= 2009 North Korean currency reform =

In 2009, the North Korean government announced a reform of the North Korean won, aiming to strengthen domestic economic control and curb any signs of a market economy. The currency reform is considered a failure, leading to a major depreciation for the currency and sparking panic throughout North Korea.

== The events ==
On 30 November 2009, the North Korean government suddenly announced that it would fully implement currency reform and revalue the North Korean won starting from 1 December. The original 100 won would be changed to 1 won, and each household was limited to exchanging 100,000 old won. Later, due to public protests, the authorities raised the exchange limit to 150,000 won in cash and 300,000 won in bank deposits. This reform was the first since 1992. Due to the highly centralized planned economy in North Korea, the currency reform led to the inability to sell goods before the state determined prices. In addition, the currency was not trusted, and the public panicked and exchanged foreign currency under the devaluation, which in turn affected the need to revalue goods, resulting in a vicious cycle that caused economic chaos. According to the Yonhap News Agency, Pyongyang residents rushed to the blackmarkets to convert their bills to the United States dollar and Chinese renminbi. The design of the new banknotes was displayed in the Choson Sinbo published in Tokyo on 4 December, and it was pointed out that the North Korean authorities reformed the currency in order to suppress the market economy and cause merchants to lose their property.

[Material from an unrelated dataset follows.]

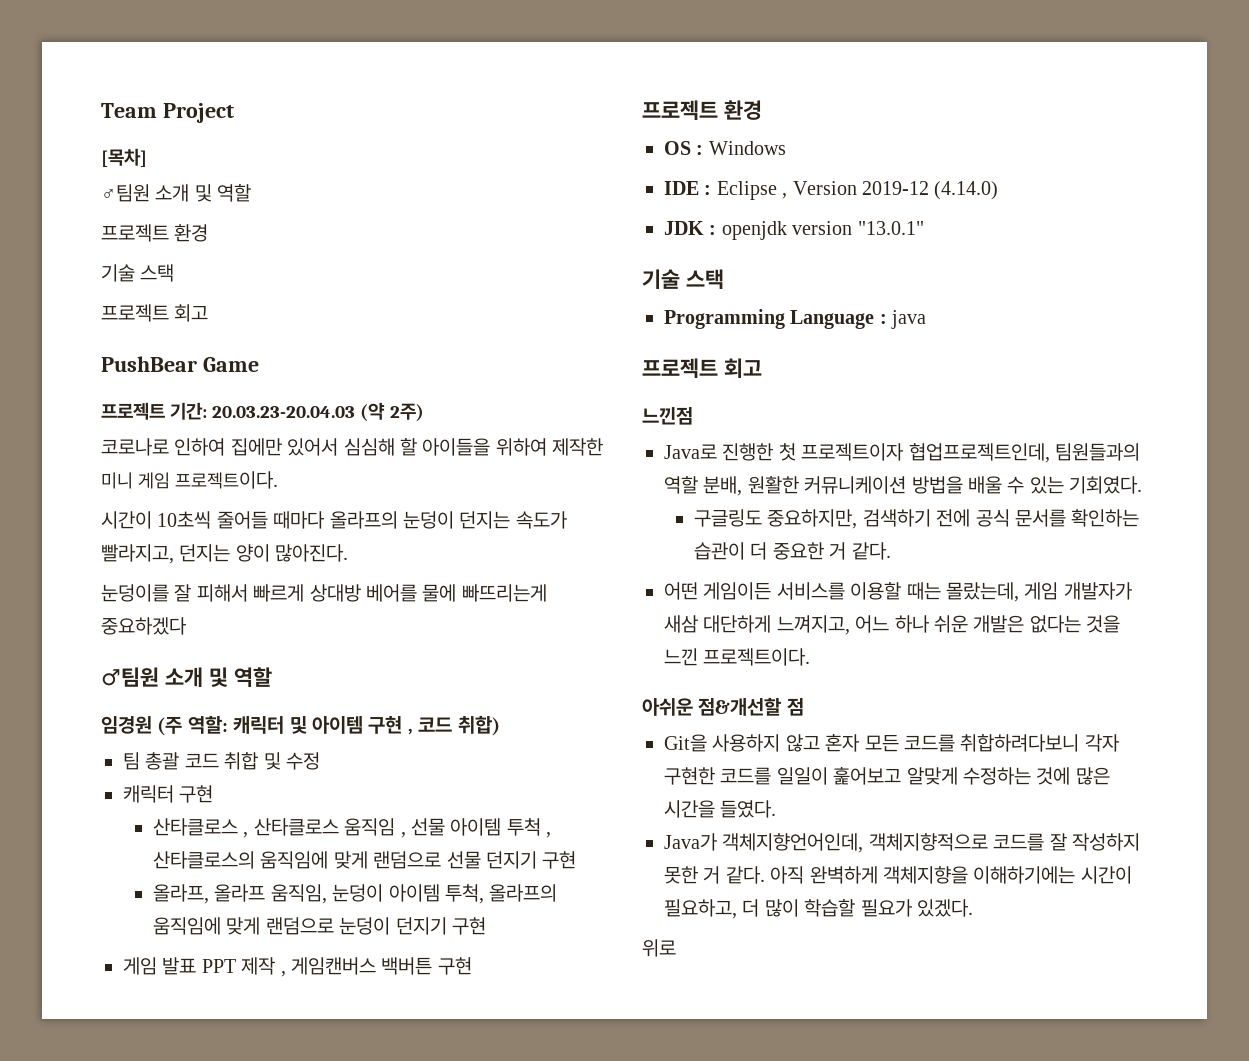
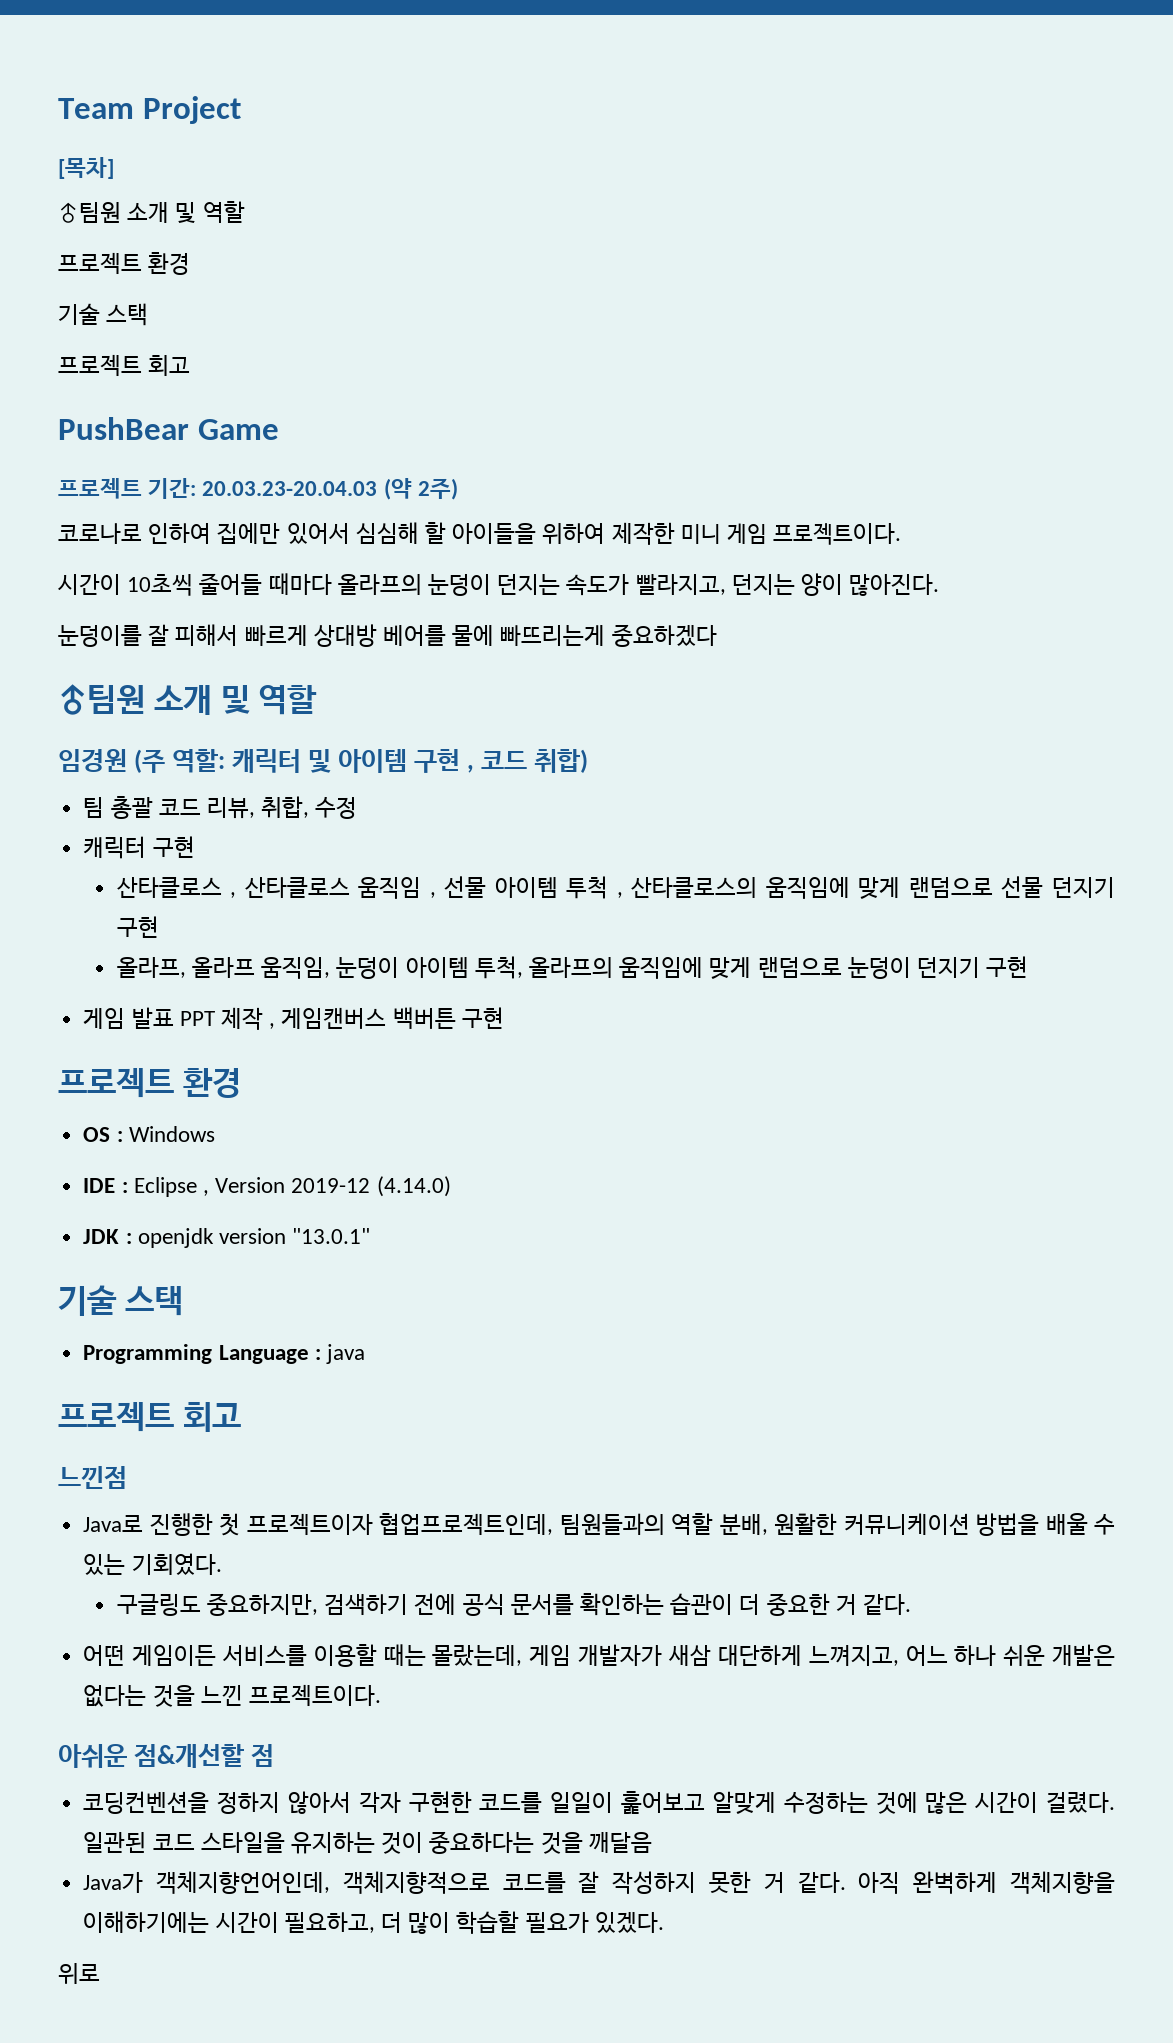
[224,752,281,770] 취합 및 -> [206,796,310,819] 리뷰, 취합,
[664,734,1080,752] Git을 사용하지 않고 혼자 모든 코드를 취합하려다보니 -> [83,1791,351,1814] 코딩컨벤션을 정하지 않아서
[664,800,777,818] 시간을 들였다. -> [975,1792,1115,1813] [83,1831,652,1854] 시간이 걸렸다. 일관된 코드 스타일을 유지하는 것이 중요하다는 것을 깨달음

According to Yonhap News Agency and aid organizations, the North Korean won depreciated by 96% against the United States dollar within a week after the currency reform, and the price of rice rose from 17 won to 50 won per kilogram in three days. On the other hand, on 4 December, two vendors in Pyeongsang were shot on the spot by police officers for providing black market currency exchange; riots also broke out in markets in North Hamgyong Province, and twelve people were executed. Due to the complete failure of the currency reform, the North Korean new currency continued to depreciate rapidly, and all kinds of goods in the market were available but not sold, and the economy was on the verge of collapse. After the failure of the North Korean currency reform in 2009 led to economic paralysis, Pak Nam-gi, the former Minister of Planning and Finance of the Workers' Party of Korea, was dismissed for leading the currency reform. On 18 March 2010, Yonhap News Agency quoted several sources in North Korea as saying that Pak Nam-gi had been executed in the Sunan area of Pyongyang on charges of "infiltrating the revolutionary ranks as the son of a large landowner and deliberately destroying the national economy"  However, "North Korean elites and ordinary people almost did not believe Pak Nam-gi's charges. Most believed that Pak Nam-gi was a scapegoat for the North Korean leadership.